Vrais procès politiques ou tentatives de l’armée de contenir le Hirak ?

Procès pour corruption contre d'anciens hauts dirigeants Algériens

La contestation, malgré son étouffement par l’armée, a tout de même réussi à déclencher une série de procès politiques touchant les plus grands symboles de l’ancien régime de Bouteflika.

Une chose est sûre: le pouvoir algérien est fortement gangrené par la corruption. Au lendemain de l’éclatement du Hirak en Algérie en février 2019, plusieurs symboles du pouvoir central algérien sont tombés. A commencer par l’ex-président, Abdelaziz Bouteflika, qui a été contraint de renoncer à un cinquième mandant puis de démissionner officiellement de la présidence, quelques semaines plus tard. Cette spirale populaire contestataire, malgré son étouffement par l’armée, a tout de même réussi à déclencher une série de procès politiques touchant les plus grands symboles de l’ancien régime de Bouteflika.

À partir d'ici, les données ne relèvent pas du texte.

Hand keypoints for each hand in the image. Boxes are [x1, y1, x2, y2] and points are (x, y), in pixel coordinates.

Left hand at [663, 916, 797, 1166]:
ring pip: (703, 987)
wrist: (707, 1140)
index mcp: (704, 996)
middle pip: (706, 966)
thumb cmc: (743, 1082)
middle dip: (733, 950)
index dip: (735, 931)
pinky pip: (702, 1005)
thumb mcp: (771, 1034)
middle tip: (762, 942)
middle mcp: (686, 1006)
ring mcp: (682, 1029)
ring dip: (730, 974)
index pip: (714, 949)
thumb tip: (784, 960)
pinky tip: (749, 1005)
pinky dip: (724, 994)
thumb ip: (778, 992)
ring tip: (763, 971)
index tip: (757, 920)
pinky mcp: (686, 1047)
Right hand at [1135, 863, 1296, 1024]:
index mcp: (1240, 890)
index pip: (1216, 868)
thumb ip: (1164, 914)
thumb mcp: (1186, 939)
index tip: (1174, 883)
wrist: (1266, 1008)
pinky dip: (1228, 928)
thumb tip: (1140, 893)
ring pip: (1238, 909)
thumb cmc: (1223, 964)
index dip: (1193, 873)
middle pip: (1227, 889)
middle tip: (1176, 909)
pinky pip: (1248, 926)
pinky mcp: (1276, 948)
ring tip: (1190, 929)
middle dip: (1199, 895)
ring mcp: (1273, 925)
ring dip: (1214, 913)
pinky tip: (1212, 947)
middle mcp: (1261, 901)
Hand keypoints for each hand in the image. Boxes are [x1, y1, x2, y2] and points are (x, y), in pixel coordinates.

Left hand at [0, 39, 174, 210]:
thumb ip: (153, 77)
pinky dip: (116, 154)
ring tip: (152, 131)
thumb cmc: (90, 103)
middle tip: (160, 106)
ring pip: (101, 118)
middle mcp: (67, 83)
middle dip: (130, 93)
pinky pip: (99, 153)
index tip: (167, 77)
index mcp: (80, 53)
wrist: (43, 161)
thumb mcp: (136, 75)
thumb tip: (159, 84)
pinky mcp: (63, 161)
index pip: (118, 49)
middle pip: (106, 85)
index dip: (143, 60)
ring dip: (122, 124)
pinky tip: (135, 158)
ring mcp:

Ainsi, deux de ses anciens premiers ministres, en l’occurrence, Ahmed Ouyahya et Abdelmalek Sellal, considérés comme ses plus proches collaborateurs, ont été condamnés, le 28 janvier 2021, par le tribunal d’Alger, à de lourdes peines de prison. 12 ans de prison ferme ont été, en effet, prononcés contre Ahmed Ouyahya et 15 ans contre Abdelmalek Sellal. Des peines qui confirment celles qui avaient été prononcées à leur encontre lors du premier procès en décembre 2019. Les deux anciens chefs du gouvernement étaient poursuivis dans le cadre d’une affaire de corruption et de népotisme dans le secteur du montage automobile et du financement occulte de la campagne électorale de Abdelaziz Bouteflika en 2019.

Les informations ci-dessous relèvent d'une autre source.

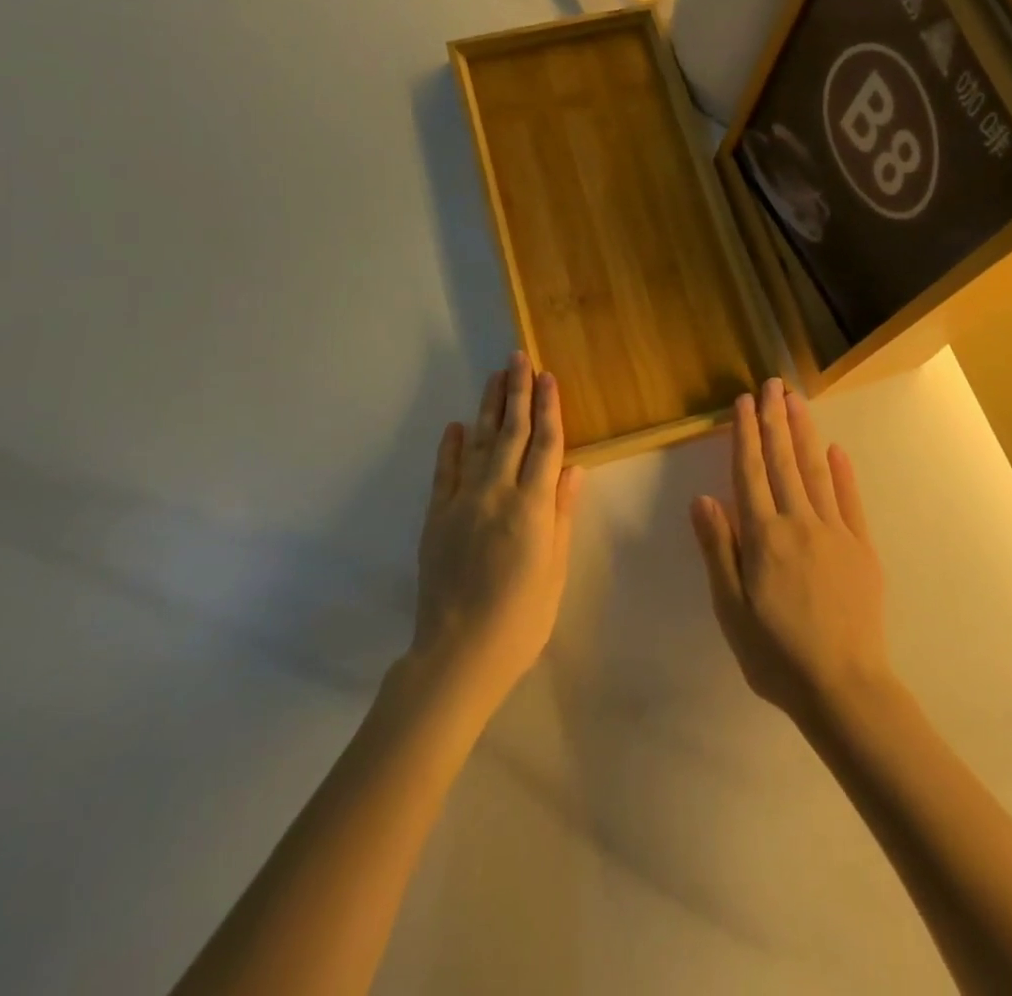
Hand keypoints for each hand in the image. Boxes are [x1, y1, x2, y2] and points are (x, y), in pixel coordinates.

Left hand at [412, 353, 584, 709]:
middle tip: (518, 357)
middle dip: (517, 392)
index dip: (549, 408)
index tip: (548, 377)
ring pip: (479, 443)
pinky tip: (456, 425)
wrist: (458, 654)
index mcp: (532, 507)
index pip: (546, 445)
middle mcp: (497, 494)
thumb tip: (574, 468)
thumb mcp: (555, 569)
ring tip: (494, 377)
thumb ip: (562, 514)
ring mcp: (462, 502)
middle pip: (512, 433)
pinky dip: (451, 446)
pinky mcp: (436, 517)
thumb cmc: (521, 618)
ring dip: (489, 407)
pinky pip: (445, 472)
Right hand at [690, 378, 894, 729]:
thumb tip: (703, 498)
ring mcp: (834, 532)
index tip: (744, 402)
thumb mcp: (731, 609)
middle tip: (773, 384)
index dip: (745, 434)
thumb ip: (719, 549)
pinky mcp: (862, 548)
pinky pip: (850, 501)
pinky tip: (836, 449)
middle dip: (775, 420)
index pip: (750, 472)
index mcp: (764, 537)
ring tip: (797, 401)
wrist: (845, 688)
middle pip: (783, 462)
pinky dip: (843, 472)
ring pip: (816, 471)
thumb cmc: (776, 654)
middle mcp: (798, 523)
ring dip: (805, 433)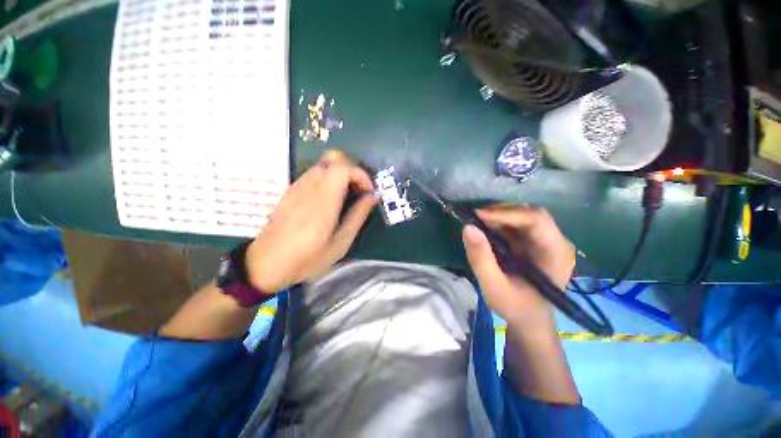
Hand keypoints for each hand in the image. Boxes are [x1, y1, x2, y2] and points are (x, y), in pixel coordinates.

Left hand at [246, 150, 377, 292]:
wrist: (265, 264)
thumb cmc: (307, 259)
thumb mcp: (340, 244)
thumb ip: (358, 216)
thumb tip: (373, 196)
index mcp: (323, 201)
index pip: (342, 168)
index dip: (360, 174)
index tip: (368, 191)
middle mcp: (308, 187)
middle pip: (332, 159)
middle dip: (352, 170)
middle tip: (359, 190)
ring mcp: (297, 187)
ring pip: (323, 164)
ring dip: (340, 174)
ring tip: (347, 195)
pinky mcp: (290, 191)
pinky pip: (313, 174)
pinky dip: (328, 178)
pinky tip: (330, 199)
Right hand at [462, 205, 574, 327]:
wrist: (528, 318)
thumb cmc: (515, 307)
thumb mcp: (494, 287)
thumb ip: (481, 259)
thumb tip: (467, 227)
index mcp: (555, 254)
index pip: (536, 220)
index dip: (507, 214)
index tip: (478, 216)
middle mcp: (555, 242)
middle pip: (530, 214)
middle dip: (501, 212)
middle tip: (475, 218)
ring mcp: (545, 241)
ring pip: (522, 215)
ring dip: (498, 216)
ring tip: (477, 222)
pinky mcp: (533, 242)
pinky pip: (516, 224)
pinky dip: (498, 222)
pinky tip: (485, 228)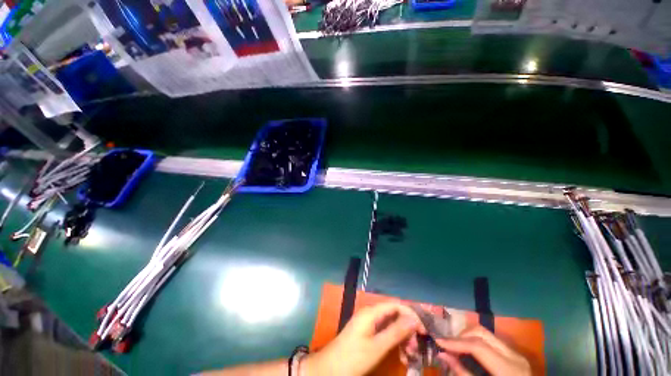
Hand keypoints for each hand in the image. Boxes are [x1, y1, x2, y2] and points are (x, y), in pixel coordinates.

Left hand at [303, 303, 424, 375]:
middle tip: (416, 348)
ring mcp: (368, 323)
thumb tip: (414, 320)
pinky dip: (394, 341)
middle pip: (394, 314)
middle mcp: (370, 313)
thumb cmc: (353, 357)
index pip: (396, 305)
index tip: (423, 331)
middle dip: (407, 328)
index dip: (411, 315)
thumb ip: (396, 332)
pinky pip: (384, 332)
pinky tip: (400, 354)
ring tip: (409, 354)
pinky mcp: (367, 332)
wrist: (329, 368)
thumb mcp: (377, 347)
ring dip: (402, 337)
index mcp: (371, 312)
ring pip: (390, 324)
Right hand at [435, 325, 531, 375]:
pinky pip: (491, 341)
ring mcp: (516, 353)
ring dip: (467, 337)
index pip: (478, 346)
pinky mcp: (514, 354)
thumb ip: (463, 372)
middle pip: (481, 332)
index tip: (438, 341)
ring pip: (485, 333)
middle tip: (447, 344)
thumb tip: (442, 354)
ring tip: (456, 347)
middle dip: (461, 336)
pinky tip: (469, 351)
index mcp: (508, 368)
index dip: (456, 342)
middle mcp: (514, 355)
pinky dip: (476, 341)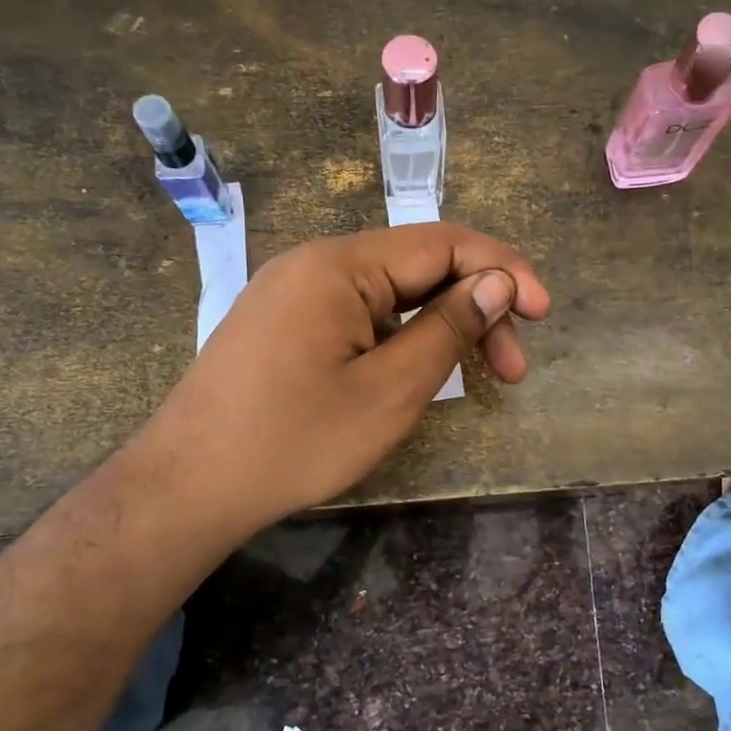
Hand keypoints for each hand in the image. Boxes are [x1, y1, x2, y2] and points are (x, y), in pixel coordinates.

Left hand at [144, 223, 549, 535]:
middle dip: (476, 309)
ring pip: (391, 294)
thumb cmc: (293, 442)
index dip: (503, 271)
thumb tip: (498, 286)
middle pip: (419, 267)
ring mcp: (294, 292)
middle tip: (513, 371)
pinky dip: (402, 338)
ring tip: (475, 378)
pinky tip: (418, 373)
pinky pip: (360, 314)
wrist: (187, 487)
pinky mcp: (285, 323)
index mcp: (339, 265)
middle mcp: (315, 263)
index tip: (543, 312)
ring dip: (441, 327)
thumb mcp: (389, 391)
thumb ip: (449, 330)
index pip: (443, 243)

Ce procès s’était ouvert le 9 janvier 2021, après que la Cour suprême algérienne ait accepté un pourvoi en cassation de la défense. Il concernait au total une quinzaine de personnalités: anciens ministres, puissants magnats et hauts fonctionnaires poursuivis aux côtés des deux ex-dirigeants de l’ère Bouteflika. Parmi eux figurait l’ancien patron des patrons, Ali Haddad, qui a vu, lui, sa peine réduite de sept à quatre ans de prison ferme. Deux autres hommes d’affaires, Ahmed Mazouz et Hassen Arbaoui, propriétaires d’usines de montage de véhicules, ont également été condamnés à quatre ans de prison ferme.

Procès de mascarade
Ce scandale politico-économique a entraîné une perte pour le Trésor public algérien, estimée à plus de 1 milliard d’euros, selon les chiffres officiels. Les observateurs internationaux sont partagés entre ceux qui soutiennent qu’il s’agit de vrais procès politiques et d’autres, majoritaires, qui pensent que l’armée algérienne se cache derrière ces procès. Ces derniers prennent pour exemple l’acquittement surprenant de Saïd Bouteflika, frère et ex-conseiller de Abdelaziz Bouteflika, innocenté par la cour d’appel militaire de Blida, le 2 janvier 2021, de son accusation pour complot contre la sécurité de l’Etat.

Deux anciens généraux de l’armée algérienne ont été également acquittés. Il s’agit du général Mohamed Mediene, dit Toufiq, et du général Athmane Tartag, qui avaient été condamnés, en première instance, en décembre 2019, à 15 ans de prison ferme chacun. Leur acquittement en appel jette, en effet, un grand discrédit sur le bien fondé politique de ces procès, qui apparaissent plutôt comme procès de mascarade par lesquels l’armée vise à donner de fausses impressions quant à sa volonté de satisfaire les revendications démocratiques du Hirak.